Brief 1
Copy from the book description below, starting with "Mareike Schneider was" and going on through "event in 2014.", reproducing every word and punctuation mark unchanged.
Brief 2
Proceed with the book description about Franka Raben and her grandmother, writing on from its last sentence.

Mareike Schneider was born in 1981 and lives in Leipzig. She studied creative writing and cultural sciences in Hildesheim. She was awarded a prize at an Open Mike event in 2014.
The art student Franka Raben moves to her mother’s hometown to help her father look after her grandmother. That’s one reason. The other is that she has nowhere else to go.
Grandma Maria, who used to stand with open arms by the garden gate, now claims to be blind and screams as if possessed every time she is forced to leave her house. She complains incessantly, yearning for every day to end. Franka’s father, a pot-smoker and Maria’s son-in-law, tends patiently to her garden and keeps things in repair. For his trouble, he is referred to by Maria merely as The Moor. The exact term Maria uses is part of the local vernacular of the Vogtland region that Maria left to be with her future husband and which she has sorely missed all her life. In her memories, which she often shared with Franka, she revives people, countries, dogs and old customs. Like the Christmas food ritual called The Nine, where nine different open sandwiches are served on Christmas Eve, and each person is allowed to have only one piece of each if they are to enjoy good fortune in the coming new year.

Data excerpts
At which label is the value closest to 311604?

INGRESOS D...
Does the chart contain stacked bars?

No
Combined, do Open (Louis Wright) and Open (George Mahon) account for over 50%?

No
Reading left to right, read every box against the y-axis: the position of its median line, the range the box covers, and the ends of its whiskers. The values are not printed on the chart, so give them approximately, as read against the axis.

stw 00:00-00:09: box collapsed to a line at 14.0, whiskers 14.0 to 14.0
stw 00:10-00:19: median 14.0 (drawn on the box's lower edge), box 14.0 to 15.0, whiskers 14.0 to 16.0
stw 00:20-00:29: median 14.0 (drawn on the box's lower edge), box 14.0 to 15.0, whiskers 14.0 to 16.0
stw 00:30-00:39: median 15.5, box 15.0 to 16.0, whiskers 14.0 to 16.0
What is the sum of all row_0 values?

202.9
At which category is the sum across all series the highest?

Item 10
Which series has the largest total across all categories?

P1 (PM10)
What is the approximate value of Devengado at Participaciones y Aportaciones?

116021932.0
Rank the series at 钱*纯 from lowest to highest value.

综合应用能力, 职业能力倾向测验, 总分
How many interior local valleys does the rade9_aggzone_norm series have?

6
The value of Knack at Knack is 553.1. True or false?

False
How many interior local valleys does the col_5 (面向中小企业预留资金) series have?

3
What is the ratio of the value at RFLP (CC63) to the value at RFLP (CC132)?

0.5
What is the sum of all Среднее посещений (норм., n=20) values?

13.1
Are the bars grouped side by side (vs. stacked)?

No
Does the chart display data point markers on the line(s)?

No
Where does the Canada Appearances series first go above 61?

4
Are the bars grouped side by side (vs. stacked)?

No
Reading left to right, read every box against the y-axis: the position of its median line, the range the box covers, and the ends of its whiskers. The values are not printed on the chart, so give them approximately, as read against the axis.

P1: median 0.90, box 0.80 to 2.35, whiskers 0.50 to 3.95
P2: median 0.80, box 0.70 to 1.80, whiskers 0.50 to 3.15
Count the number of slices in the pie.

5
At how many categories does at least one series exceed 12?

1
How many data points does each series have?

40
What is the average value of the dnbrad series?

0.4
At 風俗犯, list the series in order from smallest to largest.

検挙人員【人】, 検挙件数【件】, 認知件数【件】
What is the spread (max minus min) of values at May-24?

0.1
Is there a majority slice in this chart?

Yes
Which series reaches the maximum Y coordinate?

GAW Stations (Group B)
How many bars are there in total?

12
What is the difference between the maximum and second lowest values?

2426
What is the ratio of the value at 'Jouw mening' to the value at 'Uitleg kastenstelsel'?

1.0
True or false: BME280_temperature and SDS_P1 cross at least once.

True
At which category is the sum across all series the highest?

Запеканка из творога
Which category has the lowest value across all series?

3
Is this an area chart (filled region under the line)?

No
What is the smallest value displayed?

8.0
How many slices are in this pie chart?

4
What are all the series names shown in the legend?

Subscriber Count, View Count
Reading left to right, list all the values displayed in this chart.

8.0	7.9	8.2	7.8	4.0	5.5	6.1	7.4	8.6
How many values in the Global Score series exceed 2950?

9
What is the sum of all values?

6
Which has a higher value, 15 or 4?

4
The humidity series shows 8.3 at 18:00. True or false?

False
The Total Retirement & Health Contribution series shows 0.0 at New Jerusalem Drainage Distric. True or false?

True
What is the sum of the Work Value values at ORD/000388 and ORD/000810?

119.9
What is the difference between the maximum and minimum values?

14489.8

Expected output 1
Mareike Schneider was born in 1981 and lives in Leipzig. She studied creative writing and cultural sciences in Hildesheim. She was awarded a prize at an Open Mike event in 2014.

Expected output 2
In Mareike Schneider’s novel, everyone seems to regard the impending death of the matriarch as though it will solve conflicts long repressed. With great narrative power and originality, Schneider tells the story of a family at whose centre is a gaping hole. And although the family lost its focal point a long time before the death of the grandmother, its members still seem unable to let go.